Author(s): Bogdan Neagotă / Language(s): Italian
Issue: 03+04/2011
Our paper approaches a ritual-ceremonial complex, largely documented in rural communities from Transylvania (more than 100 villages), during the 20th century: the feast, bearing various names (Pǎpǎlugǎra, Gheorghe, Sângeorzul, Mǎtǎhula, Burduhoasa, Goțoiul, Bǎbǎluda, Borbolatița etc.) is performed on occasion of different spring feasts (Saint George/Sângeorz, the measuring of milk/mǎsurişul laptelui (i.e. Saint George according the Julian calendar: Sângeorzul vechi), Ascension (Ispas), Whitsunday (Rusalii). In the second half of the 20th century, this feast entered its terminal stage. Nowadays, it continues to be performed in a number of villages in the region of Central Transylvania and on the valley of Someş river. Morphologically, the ceremonial has two dominant variants: (1) the linear procession (organized according to the carolling scheme), along the central axis of the village, of a youth dressed in green branches collected from the forest; the procession comprises stopping by virtually every house in the village, like with Christmas carolling, and water being tossed on everyone: masked figure and accompanying party; (2) the dramatized variant, having a complex ceremonial distributions and scenarios.
The custom, widely documented for European popular cultures, is intimately bound to the rites of rain invocation, and with the magic practices of stimulation of germination of all kinds (vegetal, animal, human). Beyond the evident agrarian substratum, the ceremonial is tied, too, to masculine pubertary rites, and to the group of youth, respectively: a traditional institution still active in a number of regions in Transylvania.

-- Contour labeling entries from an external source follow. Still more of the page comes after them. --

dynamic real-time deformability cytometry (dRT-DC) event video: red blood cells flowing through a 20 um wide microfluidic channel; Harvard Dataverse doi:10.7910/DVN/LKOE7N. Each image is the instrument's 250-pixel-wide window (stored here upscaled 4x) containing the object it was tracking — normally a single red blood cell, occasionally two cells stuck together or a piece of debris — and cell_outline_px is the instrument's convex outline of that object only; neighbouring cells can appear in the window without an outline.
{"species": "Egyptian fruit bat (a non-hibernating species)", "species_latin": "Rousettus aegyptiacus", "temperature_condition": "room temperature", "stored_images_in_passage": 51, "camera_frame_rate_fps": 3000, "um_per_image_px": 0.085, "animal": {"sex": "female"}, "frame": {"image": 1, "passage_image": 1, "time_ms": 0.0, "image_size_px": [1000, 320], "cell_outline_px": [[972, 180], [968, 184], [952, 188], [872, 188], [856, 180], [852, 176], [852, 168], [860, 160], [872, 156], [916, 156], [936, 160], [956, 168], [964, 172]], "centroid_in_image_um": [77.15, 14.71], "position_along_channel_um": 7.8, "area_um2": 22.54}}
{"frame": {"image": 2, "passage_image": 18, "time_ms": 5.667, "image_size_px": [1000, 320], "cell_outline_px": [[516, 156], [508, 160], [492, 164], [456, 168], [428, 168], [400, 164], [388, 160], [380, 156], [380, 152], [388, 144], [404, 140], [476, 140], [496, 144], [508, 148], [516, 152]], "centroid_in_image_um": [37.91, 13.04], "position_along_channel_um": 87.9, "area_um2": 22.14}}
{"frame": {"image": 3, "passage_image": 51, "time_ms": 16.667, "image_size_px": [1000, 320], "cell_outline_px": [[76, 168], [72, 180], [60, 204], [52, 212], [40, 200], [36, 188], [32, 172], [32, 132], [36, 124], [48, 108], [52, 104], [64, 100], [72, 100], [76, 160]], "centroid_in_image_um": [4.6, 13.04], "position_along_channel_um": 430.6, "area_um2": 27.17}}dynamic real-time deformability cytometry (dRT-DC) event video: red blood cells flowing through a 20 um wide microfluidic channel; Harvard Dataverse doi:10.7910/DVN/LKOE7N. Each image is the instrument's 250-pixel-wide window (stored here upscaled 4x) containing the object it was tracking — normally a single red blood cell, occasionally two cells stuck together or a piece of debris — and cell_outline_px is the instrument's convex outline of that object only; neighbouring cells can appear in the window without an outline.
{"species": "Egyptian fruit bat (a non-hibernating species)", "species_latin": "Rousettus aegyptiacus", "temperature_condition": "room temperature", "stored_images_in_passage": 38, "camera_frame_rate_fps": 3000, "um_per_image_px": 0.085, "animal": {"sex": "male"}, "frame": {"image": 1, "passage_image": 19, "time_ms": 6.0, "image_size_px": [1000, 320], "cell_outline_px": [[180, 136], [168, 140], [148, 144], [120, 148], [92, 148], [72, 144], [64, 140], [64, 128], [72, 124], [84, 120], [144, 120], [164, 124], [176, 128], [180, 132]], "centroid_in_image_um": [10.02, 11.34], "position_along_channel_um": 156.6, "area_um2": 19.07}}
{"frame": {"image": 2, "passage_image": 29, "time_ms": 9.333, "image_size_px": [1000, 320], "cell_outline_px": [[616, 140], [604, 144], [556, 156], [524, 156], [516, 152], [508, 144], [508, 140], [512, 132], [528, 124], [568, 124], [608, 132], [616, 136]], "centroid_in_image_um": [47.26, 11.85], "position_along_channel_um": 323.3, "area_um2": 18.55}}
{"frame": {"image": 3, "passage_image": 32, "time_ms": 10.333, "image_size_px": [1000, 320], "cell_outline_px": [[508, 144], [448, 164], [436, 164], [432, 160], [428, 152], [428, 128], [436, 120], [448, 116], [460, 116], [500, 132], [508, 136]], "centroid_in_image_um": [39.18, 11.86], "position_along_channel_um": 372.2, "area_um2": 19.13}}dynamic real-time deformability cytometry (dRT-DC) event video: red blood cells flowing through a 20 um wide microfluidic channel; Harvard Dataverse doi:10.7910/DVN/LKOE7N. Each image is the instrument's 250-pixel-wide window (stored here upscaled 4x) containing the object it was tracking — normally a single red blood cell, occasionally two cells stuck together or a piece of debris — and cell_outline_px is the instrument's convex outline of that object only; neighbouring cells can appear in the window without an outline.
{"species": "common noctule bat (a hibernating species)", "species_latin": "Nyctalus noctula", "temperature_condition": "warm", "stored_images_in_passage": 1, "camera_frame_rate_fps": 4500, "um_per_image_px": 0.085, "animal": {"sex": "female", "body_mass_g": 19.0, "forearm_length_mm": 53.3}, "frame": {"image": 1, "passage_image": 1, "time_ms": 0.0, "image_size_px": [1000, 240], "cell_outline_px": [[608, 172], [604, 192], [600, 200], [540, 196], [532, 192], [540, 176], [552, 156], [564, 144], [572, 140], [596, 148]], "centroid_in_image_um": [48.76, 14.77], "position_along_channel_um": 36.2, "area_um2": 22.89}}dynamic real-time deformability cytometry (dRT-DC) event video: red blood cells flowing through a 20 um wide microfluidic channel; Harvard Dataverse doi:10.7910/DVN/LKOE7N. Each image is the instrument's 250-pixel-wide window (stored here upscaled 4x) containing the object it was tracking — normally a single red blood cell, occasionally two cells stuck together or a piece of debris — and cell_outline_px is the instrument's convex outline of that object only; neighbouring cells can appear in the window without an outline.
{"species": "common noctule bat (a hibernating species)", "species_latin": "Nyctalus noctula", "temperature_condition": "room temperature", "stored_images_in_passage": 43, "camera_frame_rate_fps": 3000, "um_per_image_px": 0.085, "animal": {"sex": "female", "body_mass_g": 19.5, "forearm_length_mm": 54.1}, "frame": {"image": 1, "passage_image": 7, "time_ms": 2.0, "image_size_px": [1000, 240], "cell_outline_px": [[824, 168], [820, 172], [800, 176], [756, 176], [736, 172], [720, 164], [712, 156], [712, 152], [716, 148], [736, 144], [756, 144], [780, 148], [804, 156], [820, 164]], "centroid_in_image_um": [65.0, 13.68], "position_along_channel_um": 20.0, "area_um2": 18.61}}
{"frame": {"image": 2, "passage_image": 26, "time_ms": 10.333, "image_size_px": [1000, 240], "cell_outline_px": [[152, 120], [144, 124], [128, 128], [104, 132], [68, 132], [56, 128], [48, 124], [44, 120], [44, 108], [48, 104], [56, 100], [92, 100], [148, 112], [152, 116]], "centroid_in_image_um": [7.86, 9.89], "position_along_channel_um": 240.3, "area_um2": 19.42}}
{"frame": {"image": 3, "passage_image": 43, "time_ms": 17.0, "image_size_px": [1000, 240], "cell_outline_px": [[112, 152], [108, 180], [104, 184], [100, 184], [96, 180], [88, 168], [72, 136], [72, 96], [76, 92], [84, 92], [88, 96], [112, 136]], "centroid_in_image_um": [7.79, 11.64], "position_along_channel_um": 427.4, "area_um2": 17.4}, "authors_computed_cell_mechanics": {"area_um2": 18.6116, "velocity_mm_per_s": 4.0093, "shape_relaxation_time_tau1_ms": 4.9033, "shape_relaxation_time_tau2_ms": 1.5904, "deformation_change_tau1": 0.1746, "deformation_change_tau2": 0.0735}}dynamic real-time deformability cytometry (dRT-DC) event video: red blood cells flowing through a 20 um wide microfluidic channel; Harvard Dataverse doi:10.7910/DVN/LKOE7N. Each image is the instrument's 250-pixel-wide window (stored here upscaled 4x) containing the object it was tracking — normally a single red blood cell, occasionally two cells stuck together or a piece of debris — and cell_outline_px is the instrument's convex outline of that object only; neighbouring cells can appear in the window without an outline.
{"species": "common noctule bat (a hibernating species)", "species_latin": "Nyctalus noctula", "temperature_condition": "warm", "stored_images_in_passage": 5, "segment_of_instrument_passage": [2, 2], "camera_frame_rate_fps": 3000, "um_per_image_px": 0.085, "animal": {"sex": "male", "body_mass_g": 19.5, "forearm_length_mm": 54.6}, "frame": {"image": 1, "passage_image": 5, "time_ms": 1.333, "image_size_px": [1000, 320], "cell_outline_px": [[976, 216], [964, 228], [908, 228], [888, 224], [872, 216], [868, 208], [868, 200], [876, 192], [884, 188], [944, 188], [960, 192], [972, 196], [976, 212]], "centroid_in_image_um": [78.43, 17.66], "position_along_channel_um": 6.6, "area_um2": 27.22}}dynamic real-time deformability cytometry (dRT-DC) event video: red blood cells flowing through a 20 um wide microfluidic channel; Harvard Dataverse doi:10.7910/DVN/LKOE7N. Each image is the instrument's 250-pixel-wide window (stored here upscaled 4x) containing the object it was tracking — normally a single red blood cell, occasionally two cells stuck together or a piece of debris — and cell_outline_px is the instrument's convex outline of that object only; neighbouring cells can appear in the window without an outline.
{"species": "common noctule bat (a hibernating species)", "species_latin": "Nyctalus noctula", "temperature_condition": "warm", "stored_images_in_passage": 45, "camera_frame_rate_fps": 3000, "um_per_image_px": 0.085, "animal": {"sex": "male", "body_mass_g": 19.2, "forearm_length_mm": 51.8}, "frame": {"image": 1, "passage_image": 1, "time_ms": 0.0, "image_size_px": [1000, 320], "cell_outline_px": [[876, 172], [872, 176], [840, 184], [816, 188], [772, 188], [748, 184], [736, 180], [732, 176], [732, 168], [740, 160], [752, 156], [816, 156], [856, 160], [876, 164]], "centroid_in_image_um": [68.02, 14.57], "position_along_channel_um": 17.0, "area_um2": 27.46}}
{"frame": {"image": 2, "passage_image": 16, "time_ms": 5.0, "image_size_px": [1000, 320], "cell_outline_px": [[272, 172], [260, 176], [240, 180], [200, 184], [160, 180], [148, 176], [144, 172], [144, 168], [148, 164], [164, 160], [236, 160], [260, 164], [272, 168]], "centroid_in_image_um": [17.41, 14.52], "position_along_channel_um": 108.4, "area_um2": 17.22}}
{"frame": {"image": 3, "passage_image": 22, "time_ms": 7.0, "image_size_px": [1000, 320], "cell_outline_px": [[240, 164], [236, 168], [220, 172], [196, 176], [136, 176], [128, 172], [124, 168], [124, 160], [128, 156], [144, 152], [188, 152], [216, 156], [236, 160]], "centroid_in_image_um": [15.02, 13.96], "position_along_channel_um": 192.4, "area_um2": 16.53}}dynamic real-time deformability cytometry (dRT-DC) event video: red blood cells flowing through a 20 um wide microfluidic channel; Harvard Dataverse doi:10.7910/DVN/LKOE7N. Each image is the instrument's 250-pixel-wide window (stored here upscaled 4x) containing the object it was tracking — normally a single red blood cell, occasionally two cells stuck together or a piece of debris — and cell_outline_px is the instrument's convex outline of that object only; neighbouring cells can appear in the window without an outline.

The ethno-anthropological materials proceed from our field researches (2004-2011) and from classical bibliography. We tried to pass beyond the ethnographical-morphological description, and to assume the deep diachrony of phenomena. In this context, we are using historical-religious methodology as a vessel for exploring long-concealed archaic strata, otherwise unnoticed by modern eye. Passed through anthropological-historical and historical-religious analyses, these rituals work, for the modern researcher, as finest seismographs, best at understanding mental horizons underlying the religious history of profound Europe.